We send them, and have for years. We use an online design service to make our own cards, highlighting family photos, with a short message. When we were in the U.S., we used Shutterfly; now that we’re in Europe we use a local equivalent.
My wife and I are just north of 50. We have a list of probably 100 that we use every year, adding and trimming a few in each cycle.
We considered stopping when we made the move to Europe, but then we thought, how often do people in the U.S. get physical mail from here? So we have the printed cards delivered to us, and we stuff, label, and stamp them by hand, and drop them in a post box. It would be easier to upload the mailing list directly to Shutterfly and have them generate the mail locally on our behalf, but we think at least some of our recipients appreciate getting an actual envelope that was physically handled in Europe as part of the process.
I’m lazy, and I’m Jewish, so I don’t send cards. (We did, twice, but it’s a lot of work and we gave up.) But I get about a dozen cards.

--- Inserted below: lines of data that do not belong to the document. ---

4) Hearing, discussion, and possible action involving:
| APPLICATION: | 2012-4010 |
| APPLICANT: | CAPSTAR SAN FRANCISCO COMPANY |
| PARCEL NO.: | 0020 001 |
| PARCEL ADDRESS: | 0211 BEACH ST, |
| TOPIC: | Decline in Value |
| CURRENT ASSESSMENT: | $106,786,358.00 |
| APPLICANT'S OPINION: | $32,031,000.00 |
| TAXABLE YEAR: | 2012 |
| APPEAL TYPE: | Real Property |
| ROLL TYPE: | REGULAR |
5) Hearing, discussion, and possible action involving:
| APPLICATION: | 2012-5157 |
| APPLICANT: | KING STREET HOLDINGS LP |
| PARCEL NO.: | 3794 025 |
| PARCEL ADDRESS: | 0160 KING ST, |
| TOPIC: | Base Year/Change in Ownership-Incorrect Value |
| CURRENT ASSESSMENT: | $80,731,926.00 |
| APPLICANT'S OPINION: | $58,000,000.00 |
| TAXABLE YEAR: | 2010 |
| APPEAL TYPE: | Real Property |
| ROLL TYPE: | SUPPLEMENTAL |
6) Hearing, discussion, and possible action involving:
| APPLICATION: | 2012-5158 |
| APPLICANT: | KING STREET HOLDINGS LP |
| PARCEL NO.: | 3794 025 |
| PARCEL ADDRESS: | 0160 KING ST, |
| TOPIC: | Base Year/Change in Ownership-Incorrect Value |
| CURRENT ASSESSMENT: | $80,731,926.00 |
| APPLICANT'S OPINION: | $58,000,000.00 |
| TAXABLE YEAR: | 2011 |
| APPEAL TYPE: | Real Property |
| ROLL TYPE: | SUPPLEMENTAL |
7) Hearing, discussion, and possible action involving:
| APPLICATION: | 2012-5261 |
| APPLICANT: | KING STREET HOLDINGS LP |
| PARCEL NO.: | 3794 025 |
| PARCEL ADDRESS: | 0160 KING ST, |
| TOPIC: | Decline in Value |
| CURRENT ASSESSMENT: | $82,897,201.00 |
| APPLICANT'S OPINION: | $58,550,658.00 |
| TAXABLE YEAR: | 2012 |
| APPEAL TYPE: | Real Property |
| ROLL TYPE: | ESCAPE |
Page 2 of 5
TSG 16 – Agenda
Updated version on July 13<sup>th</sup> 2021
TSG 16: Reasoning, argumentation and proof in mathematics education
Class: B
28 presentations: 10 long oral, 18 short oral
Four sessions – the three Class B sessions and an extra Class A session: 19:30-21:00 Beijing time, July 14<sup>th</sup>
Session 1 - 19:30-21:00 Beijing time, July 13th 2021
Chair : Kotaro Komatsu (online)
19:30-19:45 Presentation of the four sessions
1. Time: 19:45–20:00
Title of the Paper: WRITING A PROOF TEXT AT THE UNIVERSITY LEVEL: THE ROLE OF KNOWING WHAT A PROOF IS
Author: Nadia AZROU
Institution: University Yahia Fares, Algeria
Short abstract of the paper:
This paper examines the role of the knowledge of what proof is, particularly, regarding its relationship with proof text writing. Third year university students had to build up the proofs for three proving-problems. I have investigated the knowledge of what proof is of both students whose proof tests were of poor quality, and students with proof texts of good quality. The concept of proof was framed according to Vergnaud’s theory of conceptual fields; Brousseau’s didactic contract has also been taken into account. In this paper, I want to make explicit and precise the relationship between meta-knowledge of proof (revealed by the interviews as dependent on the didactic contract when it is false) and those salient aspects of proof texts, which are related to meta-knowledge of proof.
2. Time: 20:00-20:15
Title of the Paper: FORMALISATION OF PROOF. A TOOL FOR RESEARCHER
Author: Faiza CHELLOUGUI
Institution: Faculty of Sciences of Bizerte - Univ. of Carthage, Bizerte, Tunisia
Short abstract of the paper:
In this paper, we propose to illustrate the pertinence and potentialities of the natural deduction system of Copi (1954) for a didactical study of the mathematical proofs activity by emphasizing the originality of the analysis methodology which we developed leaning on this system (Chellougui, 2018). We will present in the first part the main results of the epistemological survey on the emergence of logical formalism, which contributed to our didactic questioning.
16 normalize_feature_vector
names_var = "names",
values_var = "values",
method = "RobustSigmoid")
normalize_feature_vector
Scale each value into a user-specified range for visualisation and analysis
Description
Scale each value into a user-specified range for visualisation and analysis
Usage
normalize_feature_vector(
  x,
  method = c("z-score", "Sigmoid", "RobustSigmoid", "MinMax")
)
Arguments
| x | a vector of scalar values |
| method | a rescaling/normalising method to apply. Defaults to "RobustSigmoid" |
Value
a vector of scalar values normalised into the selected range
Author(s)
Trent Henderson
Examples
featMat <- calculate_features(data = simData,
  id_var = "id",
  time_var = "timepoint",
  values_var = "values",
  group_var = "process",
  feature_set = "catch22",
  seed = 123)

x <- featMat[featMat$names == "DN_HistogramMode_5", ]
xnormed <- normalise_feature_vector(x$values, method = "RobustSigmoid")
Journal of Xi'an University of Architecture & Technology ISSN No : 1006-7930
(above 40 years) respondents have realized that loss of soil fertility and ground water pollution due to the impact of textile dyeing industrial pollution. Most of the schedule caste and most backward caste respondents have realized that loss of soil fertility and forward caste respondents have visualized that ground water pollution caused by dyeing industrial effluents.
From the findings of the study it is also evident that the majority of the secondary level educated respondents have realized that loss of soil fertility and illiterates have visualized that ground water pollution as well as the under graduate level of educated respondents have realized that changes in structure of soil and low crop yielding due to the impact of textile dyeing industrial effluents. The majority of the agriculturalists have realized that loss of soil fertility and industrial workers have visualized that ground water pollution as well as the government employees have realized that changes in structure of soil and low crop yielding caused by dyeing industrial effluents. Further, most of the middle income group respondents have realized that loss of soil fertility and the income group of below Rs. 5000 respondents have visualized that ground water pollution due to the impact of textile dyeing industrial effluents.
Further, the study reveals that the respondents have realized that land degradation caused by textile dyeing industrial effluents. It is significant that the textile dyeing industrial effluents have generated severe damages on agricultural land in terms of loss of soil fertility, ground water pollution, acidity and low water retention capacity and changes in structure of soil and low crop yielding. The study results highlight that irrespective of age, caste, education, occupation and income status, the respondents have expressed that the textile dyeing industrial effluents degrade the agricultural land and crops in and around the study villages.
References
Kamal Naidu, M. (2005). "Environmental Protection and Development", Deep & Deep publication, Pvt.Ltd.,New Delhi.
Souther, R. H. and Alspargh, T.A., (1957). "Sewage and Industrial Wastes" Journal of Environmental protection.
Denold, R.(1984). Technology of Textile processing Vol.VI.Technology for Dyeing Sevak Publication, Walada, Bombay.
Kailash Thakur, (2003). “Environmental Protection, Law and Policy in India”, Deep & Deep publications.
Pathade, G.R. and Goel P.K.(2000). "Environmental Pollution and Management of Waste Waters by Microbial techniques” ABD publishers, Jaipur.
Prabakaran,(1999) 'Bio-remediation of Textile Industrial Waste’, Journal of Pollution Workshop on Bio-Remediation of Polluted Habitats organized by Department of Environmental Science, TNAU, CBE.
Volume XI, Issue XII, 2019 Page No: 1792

I enjoy them. I probably enjoy those with a one page letter more than those with a three page letter, but I like hearing about my friends vacation, new grandchildren, child’s new job, etc. Most of the cards I get these days are photos, and I like the photos.
Finished signing/addressing the cards yesterday. Discussed w/ my wife - next year we’ll probably cull the list, dropping folk we haven’t received cards from or otherwise interacted w/ for years. Will likely keep all of the younger generation on for a while yet.
ISTM there’s an era in your life when quite a lot happens every year. And other eras in your life where very little happens. My wife & I’s transition from one to the other is what killed our outgoing newsletter and a year or two later our entire Xmas card effort.
And truthfully, some people lead pretty action-packed lives and others simply go to work 5 days a week, shopping one day a week, and mow the lawn on the 7th day. Multiply that unchanged by 52 and a year has gone by.
Except as it triggers a bit of wistful envy I never minded receiving newsletters from the first group. The second group were pretty pointless IMO.
My impression of x-mas letters sent to a number of differently situated recipients is that they are best to present a broad picture. When the font gets below 12 and the second side is reached, I don’t care if the writer is Barack and Michelle Obama - they could do w/ fewer details.
The difference between: we travelled to Europe - had a great time, and describing every meal, flight delays, etc. Or, Junior started college, as opposed to describing his dorm, classes, etc. My personal thought is that that degree of detail is more appropriate for people you communicate with OTHER than via a once yearly holiday letter.